Regarding the track “The Guilt,” do you guys ever see an end to the death rate of young people in the streets?
Bronze: I would hope so, at least a significant reduction, because an end to violence in a land that was built on violence is almost an impossibility. It will take a leader who is willing to aim at the underlying issues and think progressively.
Willie: I don’t know man. An end? Probably not. But we can improve. It’s a cycle man. And that’s what the record highlights. The shocking reality of the psychology behind the cycle. I’m optimistic though. I think records like “The Guilt” point out one of the many things that perpetuates the cycle. Identifying at least one of our issues and making an effort to correct it is a good start to improve things.
Did you have a different approach to producing this as opposed to producing for the Wu-Tang? What was the difference, if any?
Bronze: Technically no. It’s all really just about finding a good melody, chopping it, arranging it, and using some rugged drums over top and keeping up the quality. The difference? “The Blitz” for example is some fly, funky sh*t, not necessarily “Wu” sounding to me. I try to convey the point that I’m a great Hip-Hop producer first, as well as having the Wu-Tang history.
What about Willie made you want to work with him?
Bronze: I tend to appreciate lyrics and deep thoughts over my production – MCing! Willie represents real Hip-Hop to me, as well as being lyrically nice, the flow is sick, and he has history of great music. That combined with the production I create, it’s a guaranteed to be a high quality art.
When you rap about your life, you often juxtapose the tough times with the success you’re enjoying now. Why do you constantly balance the two?
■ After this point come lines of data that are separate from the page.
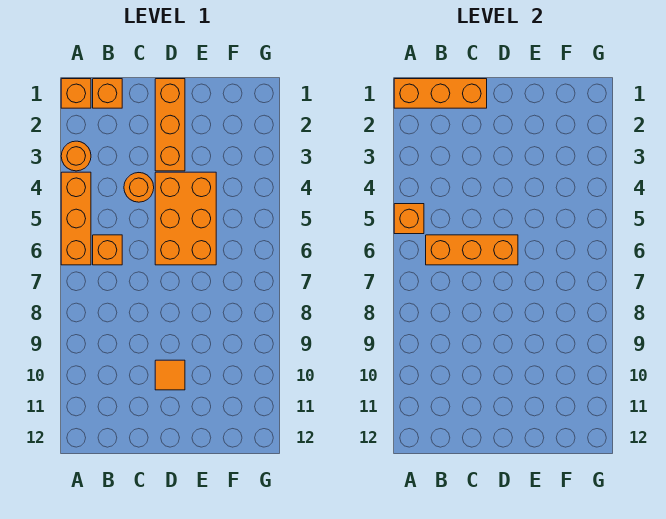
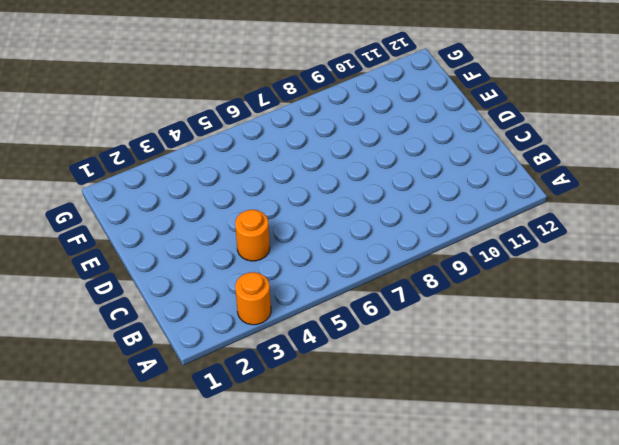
none -> orange 1x1 brick [61,79,91,108]
none -> orange 1x3 brick [61,172,91,265]
none -> orange 1x1 brick [93,79,122,108]

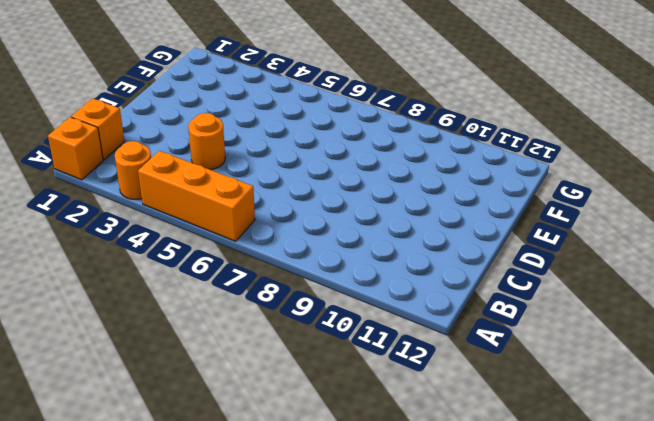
none -> orange 1x1 brick [93,235,122,265]
none -> orange 1x3 brick [155,79,185,171]
none -> orange 2x3 brick [155,172,216,265]

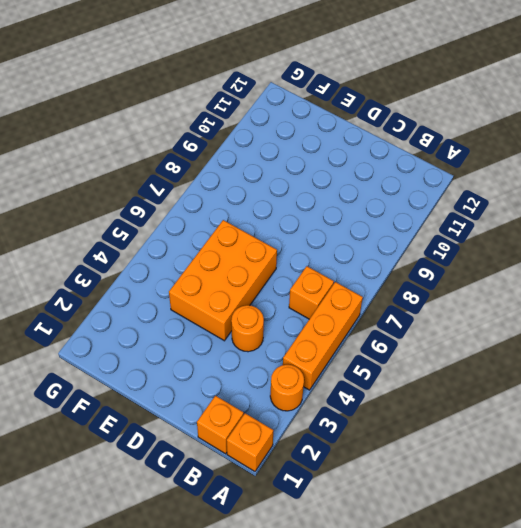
none -> orange 1x3 brick [155,79,185,171]
none -> orange 1x1 tile [155,360,185,390]
none -> orange 1x3 brick [394,79,487,108]

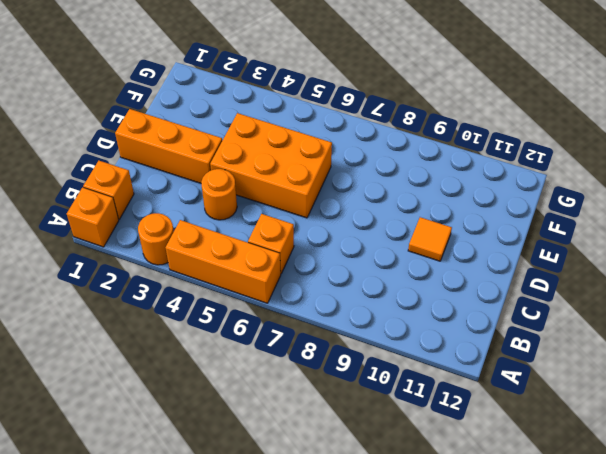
none -> orange 1x3 brick [394,79,487,108]
none -> orange 1x1 brick [394,204,424,234]
none -> orange 1x3 brick [426,235,518,265]

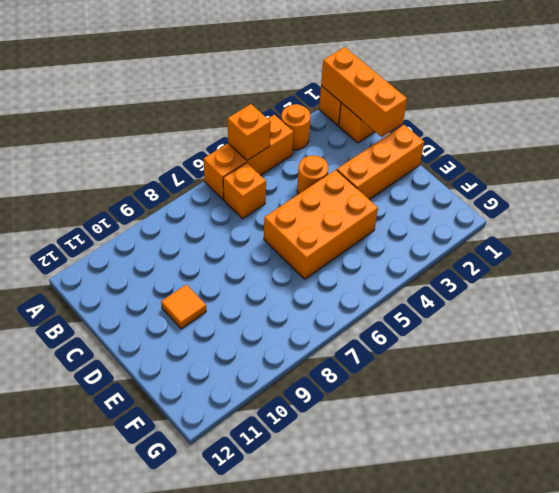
none -> orange 1x3 brick [426,235,518,265]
Is it something you do for yourself or the listener?
Willie: It just seems like a natural conversation piece. I’m truly grateful man. A blessed soul. How could I not show my appreciation, ya know? I’m fortunate to come from where I’m from and to have been able to do what I did, done, do and about to do. I’m at peace.
Did Bronze’s beats have you thinking in a different mindset? Did you enter the 36th chambers mentally?
Willie: Yeah. That was the whole point bro. Tap into that vein, and who else better than Bronze? A great talent from my hometown, from the same Wu-Tang soil that birthed my inspiration and my opportunity many years ago. It’s a coming of age.